Requirement: Put every line of the records below into a Markdown table with the columns "No." and "Text", giving each line its row number and skipping blank lines.

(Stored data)

+--

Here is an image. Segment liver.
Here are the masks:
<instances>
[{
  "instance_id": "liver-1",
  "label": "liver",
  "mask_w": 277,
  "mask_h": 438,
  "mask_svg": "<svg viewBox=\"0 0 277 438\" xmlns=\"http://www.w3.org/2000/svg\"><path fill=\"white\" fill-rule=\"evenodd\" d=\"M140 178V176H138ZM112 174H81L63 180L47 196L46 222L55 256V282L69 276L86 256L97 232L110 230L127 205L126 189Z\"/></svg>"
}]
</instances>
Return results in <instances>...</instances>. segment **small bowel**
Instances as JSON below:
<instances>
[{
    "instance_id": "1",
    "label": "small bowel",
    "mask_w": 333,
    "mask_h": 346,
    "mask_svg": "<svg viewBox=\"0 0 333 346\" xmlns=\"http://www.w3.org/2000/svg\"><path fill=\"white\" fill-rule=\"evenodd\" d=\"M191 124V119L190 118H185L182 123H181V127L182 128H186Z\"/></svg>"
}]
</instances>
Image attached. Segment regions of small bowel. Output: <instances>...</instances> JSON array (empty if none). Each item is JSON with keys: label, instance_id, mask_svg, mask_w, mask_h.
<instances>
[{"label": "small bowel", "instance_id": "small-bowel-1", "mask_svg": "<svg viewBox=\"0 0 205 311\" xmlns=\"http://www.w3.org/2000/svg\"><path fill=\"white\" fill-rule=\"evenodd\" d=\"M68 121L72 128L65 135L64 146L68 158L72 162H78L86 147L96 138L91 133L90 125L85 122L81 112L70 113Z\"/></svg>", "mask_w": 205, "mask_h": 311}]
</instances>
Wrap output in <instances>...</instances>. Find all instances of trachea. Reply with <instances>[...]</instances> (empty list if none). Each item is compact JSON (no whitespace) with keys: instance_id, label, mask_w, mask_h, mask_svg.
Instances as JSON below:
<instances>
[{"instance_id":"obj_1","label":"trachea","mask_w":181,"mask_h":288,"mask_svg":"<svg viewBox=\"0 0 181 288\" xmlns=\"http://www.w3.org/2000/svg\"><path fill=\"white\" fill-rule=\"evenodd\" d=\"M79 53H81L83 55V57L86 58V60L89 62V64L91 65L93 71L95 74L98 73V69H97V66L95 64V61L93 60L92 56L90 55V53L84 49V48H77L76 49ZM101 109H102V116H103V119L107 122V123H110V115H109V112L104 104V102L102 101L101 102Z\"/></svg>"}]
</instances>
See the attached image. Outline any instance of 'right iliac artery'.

+--

Expected answer:
| No. | Text |
|---|---|
| 1 | Here is an image. Segment liver. |
| 2 | Here are the masks: |
| 3 | <instances> |
| 4 | [{ |
| 5 |   "instance_id": "liver-1", |
| 6 |   "label": "liver", |
| 7 |   "mask_w": 277, |
| 8 |   "mask_h": 438, |
| 9 |   "mask_svg": "<svg viewBox=\"0 0 277 438\" xmlns=\"http://www.w3.org/2000/svg\"><path fill=\"white\" fill-rule=\"evenodd\" d=\"M140 178V176H138ZM112 174H81L63 180L47 196L46 222L55 256V282L69 276L86 256L97 232L110 230L127 205L126 189Z\"/></svg>" |
| 10 | }] |
| 11 | </instances> |
| 12 | Return results in <instances>...</instances>. segment **small bowel** |
| 13 | Instances as JSON below: |
| 14 | <instances> |
| 15 | [{ |
| 16 |     "instance_id": "1", |
| 17 |     "label": "small bowel", |
| 18 |     "mask_w": 333, |
| 19 |     "mask_h": 346, |
| 20 |     "mask_svg": "<svg viewBox=\"0 0 333 346\" xmlns=\"http://www.w3.org/2000/svg\"><path fill=\"white\" fill-rule=\"evenodd\" d=\"M191 124V119L190 118H185L182 123H181V127L182 128H186Z\"/></svg>" |
| 21 | }] |
| 22 | </instances> |
| 23 | Image attached. Segment regions of small bowel. Output: <instances>...</instances> JSON array (empty if none). Each item is JSON with keys: label, instance_id, mask_svg, mask_w, mask_h. |
| 24 | <instances> |
| 25 | [{"label": "small bowel", "instance_id": "small-bowel-1", "mask_svg": "<svg viewBox=\"0 0 205 311\" xmlns=\"http://www.w3.org/2000/svg\"><path fill=\"white\" fill-rule=\"evenodd\" d=\"M68 121L72 128L65 135L64 146L68 158L72 162H78L86 147L96 138L91 133L90 125L85 122L81 112L70 113Z\"/></svg>", "mask_w": 205, "mask_h": 311}] |
| 26 | </instances> |
| 27 | Wrap output in <instances>...</instances>. Find all instances of trachea. Reply with <instances>[...]</instances> (empty list if none). Each item is compact JSON (no whitespace) with keys: instance_id, label, mask_w, mask_h, mask_svg. |
| 28 | Instances as JSON below: |
| 29 | <instances> |
| 30 | [{"instance_id":"obj_1","label":"trachea","mask_w":181,"mask_h":288,"mask_svg":"<svg viewBox=\"0 0 181 288\" xmlns=\"http://www.w3.org/2000/svg\"><path fill=\"white\" fill-rule=\"evenodd\" d=\"M79 53H81L83 55V57L86 58V60L89 62V64L91 65L93 71L95 74L98 73V69H97V66L95 64V61L93 60L92 56L90 55V53L84 49V48H77L76 49ZM101 109H102V116H103V119L107 122V123H110V115H109V112L104 104V102L102 101L101 102Z\"/></svg>"}] |
| 31 | </instances> |
| 32 | See the attached image. Outline any instance of 'right iliac artery'. |